### What the task requires
Lay out the material below as a JSON list of strings, one string per line, and leave out any blank lines.

### Material provided
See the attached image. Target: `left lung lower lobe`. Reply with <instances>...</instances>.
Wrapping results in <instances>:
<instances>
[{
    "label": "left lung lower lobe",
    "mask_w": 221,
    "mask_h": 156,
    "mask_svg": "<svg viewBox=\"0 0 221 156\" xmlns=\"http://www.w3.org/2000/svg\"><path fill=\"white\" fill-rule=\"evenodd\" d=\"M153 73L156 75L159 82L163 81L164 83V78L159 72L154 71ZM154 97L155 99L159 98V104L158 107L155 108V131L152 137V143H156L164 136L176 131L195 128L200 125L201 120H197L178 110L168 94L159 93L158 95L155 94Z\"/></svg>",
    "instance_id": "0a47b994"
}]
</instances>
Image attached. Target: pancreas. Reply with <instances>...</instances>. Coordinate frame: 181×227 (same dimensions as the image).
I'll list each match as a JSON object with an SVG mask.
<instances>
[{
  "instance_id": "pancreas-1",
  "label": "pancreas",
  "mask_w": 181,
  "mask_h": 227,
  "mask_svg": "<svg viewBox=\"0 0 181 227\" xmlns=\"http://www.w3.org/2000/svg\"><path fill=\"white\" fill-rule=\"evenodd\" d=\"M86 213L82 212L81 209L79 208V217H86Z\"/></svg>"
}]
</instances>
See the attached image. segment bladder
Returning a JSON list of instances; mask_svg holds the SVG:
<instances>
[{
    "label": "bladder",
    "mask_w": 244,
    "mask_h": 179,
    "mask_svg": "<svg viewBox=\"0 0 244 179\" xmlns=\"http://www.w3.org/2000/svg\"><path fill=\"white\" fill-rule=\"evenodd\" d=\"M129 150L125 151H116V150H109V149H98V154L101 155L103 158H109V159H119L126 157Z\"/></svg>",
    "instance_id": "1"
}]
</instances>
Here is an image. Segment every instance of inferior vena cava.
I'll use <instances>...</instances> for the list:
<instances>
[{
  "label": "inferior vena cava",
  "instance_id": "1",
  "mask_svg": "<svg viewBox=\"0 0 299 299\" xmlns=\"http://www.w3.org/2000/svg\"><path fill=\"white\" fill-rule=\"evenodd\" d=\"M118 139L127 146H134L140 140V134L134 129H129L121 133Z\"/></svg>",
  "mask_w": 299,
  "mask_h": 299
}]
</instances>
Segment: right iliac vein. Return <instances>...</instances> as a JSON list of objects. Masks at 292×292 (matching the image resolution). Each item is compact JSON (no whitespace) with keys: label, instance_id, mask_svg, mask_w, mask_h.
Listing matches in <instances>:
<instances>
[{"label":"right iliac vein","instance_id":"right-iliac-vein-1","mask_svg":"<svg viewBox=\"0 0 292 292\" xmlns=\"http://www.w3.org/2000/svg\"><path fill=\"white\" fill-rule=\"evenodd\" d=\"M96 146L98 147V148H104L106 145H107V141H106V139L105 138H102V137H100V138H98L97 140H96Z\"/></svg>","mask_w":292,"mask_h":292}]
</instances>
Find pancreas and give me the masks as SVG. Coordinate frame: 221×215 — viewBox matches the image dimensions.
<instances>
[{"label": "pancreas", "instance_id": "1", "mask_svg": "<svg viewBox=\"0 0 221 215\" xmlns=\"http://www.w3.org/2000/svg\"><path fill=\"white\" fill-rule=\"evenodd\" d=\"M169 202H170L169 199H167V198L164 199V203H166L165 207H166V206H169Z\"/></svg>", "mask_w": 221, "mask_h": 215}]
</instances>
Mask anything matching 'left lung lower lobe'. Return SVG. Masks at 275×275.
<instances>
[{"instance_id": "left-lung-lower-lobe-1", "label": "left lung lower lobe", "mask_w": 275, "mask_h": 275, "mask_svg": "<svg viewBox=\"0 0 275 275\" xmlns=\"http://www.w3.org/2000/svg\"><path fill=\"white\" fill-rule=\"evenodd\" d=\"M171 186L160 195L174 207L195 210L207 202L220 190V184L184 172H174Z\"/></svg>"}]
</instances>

### The response
[
  "See the attached image. Target: `left lung lower lobe`. Reply with <instances>...</instances>.",
  "Wrapping results in <instances>:",
  "<instances>",
  "[{",
  "    \"label\": \"left lung lower lobe\",",
  "    \"mask_w\": 221,",
  "    \"mask_h\": 156,",
  "    \"mask_svg\": \"<svg viewBox=\\\"0 0 221 156\\\" xmlns=\\\"http://www.w3.org/2000/svg\\\"><path fill=\\\"white\\\" fill-rule=\\\"evenodd\\\" d=\\\"M153 73L156 75L159 82L163 81L164 83V78L159 72L154 71ZM154 97L155 99L159 98V104L158 107L155 108V131L152 137V143H156L164 136L176 131L195 128L200 125L201 120H197L178 110L168 94L159 93L158 95L155 94Z\\\"/></svg>\",",
  "    \"instance_id\": \"0a47b994\"",
  "}]",
  "</instances>",
  "Image attached. Target: pancreas. Reply with <instances>...</instances>. Coordinate frame: 181×227 (same dimensions as the image).",
  "I'll list each match as a JSON object with an SVG mask.",
  "<instances>",
  "[{",
  "  \"instance_id\": \"pancreas-1\",",
  "  \"label\": \"pancreas\",",
  "  \"mask_w\": 181,",
  "  \"mask_h\": 227,",
  "  \"mask_svg\": \"<svg viewBox=\\\"0 0 181 227\\\" xmlns=\\\"http://www.w3.org/2000/svg\\\"><path fill=\\\"white\\\" fill-rule=\\\"evenodd\\\" d=\\\"M86 213L82 212L81 209L79 208V217H86Z\\\"/></svg>\"",
  "}]",
  "</instances>",
  "See the attached image. segment bladder",
  "Returning a JSON list of instances; mask_svg holds the SVG:",
  "<instances>",
  "[{",
  "    \"label\": \"bladder\",",
  "    \"mask_w\": 244,",
  "    \"mask_h\": 179,",
  "    \"mask_svg\": \"<svg viewBox=\\\"0 0 244 179\\\" xmlns=\\\"http://www.w3.org/2000/svg\\\"><path fill=\\\"white\\\" fill-rule=\\\"evenodd\\\" d=\\\"M129 150L125 151H116V150H109V149H98V154L101 155L103 158H109V159H119L126 157Z\\\"/></svg>\",",
  "    \"instance_id\": \"1\"",
  "}]",
  "</instances>",
  "Here is an image. Segment every instance of inferior vena cava.",
  "I'll use <instances>...</instances> for the list:",
  "<instances>",
  "[{",
  "  \"label\": \"inferior vena cava\",",
  "  \"instance_id\": \"1\",",
  "  \"mask_svg\": \"<svg viewBox=\\\"0 0 299 299\\\" xmlns=\\\"http://www.w3.org/2000/svg\\\"><path fill=\\\"white\\\" fill-rule=\\\"evenodd\\\" d=\\\"M118 139L127 146H134L140 140V134L134 129H129L121 133Z\\\"/></svg>\",",
  "  \"mask_w\": 299,",
  "  \"mask_h\": 299",
  "}]",
  "</instances>",
  "Segment: right iliac vein. Return <instances>...</instances> as a JSON list of objects. Masks at 292×292 (matching the image resolution). Each item is compact JSON (no whitespace) with keys: label, instance_id, mask_svg, mask_w, mask_h.",
  "Listing matches in <instances>:",
  "<instances>",
  "[{\"label\":\"right iliac vein\",\"instance_id\":\"right-iliac-vein-1\",\"mask_svg\":\"<svg viewBox=\\\"0 0 292 292\\\" xmlns=\\\"http://www.w3.org/2000/svg\\\"><path fill=\\\"white\\\" fill-rule=\\\"evenodd\\\" d=\\\"M96 146L98 147V148H104L106 145H107V141H106V139L105 138H102V137H100V138H98L97 140H96Z\\\"/></svg>\",\"mask_w\":292,\"mask_h\":292}]",
  "</instances>",
  "Find pancreas and give me the masks as SVG. Coordinate frame: 221×215 — viewBox matches the image dimensions.",
  "<instances>",
  "[{\"label\": \"pancreas\", \"instance_id\": \"1\", \"mask_svg\": \"<svg viewBox=\\\"0 0 221 215\\\" xmlns=\\\"http://www.w3.org/2000/svg\\\"><path fill=\\\"white\\\" fill-rule=\\\"evenodd\\\" d=\\\"M169 202H170L169 199H167V198L164 199V203H166L165 207H166V206H169Z\\\"/></svg>\", \"mask_w\": 221, \"mask_h\": 215}]",
  "</instances>",
  "Mask anything matching 'left lung lower lobe'. Return SVG. Masks at 275×275.",
  "<instances>",
  "[{\"instance_id\": \"left-lung-lower-lobe-1\", \"label\": \"left lung lower lobe\", \"mask_w\": 275, \"mask_h\": 275, \"mask_svg\": \"<svg viewBox=\\\"0 0 275 275\\\" xmlns=\\\"http://www.w3.org/2000/svg\\\"><path fill=\\\"white\\\" fill-rule=\\\"evenodd\\\" d=\\\"M171 186L160 195L174 207L195 210L207 202L220 190V184L184 172H174Z\\\"/></svg>\"}]",
  "</instances>"
]